Description of the task: Locate each line below that contains the word "מוישי" and copy those lines out. Case counts when matching.
BEGIN
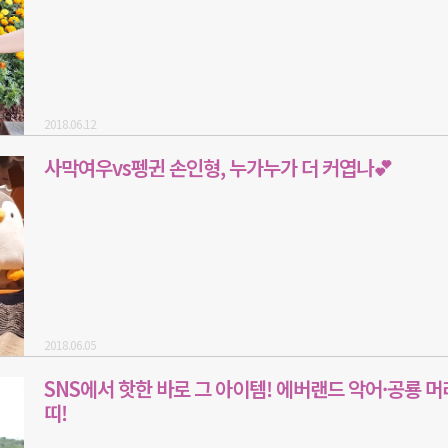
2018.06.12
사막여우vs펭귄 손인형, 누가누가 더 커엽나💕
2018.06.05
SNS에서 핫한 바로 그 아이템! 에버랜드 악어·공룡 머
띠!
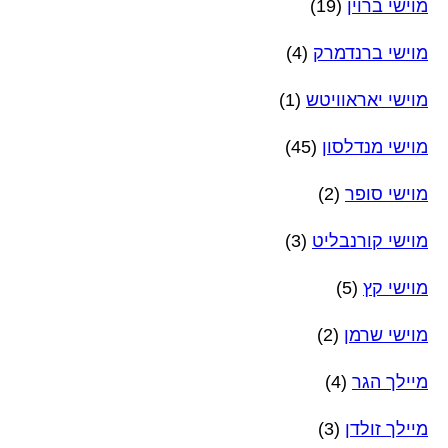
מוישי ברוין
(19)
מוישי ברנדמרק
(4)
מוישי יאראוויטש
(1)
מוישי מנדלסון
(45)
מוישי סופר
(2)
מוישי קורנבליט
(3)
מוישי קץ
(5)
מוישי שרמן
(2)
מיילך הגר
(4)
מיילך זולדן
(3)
END
BEGIN
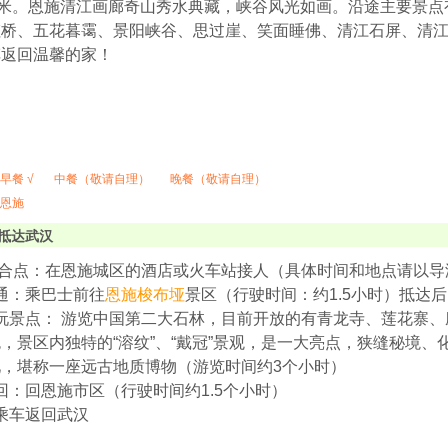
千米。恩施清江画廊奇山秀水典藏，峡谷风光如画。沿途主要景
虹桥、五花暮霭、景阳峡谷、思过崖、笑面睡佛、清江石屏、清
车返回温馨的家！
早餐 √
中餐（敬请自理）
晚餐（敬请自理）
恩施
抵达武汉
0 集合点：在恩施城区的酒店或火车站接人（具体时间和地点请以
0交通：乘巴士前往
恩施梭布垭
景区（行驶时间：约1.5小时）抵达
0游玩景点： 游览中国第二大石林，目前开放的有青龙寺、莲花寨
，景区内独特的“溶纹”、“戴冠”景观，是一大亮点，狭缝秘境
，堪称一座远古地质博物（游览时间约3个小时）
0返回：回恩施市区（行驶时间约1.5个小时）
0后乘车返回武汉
END
Solution to this exercise:
מוישי ברוין
מוישי ברנדמרק
מוישי יאראוויטש
מוישי מנדלסון
מוישי סופר
מוישי קורנבליט
מוישי קץ
מוישי שרמן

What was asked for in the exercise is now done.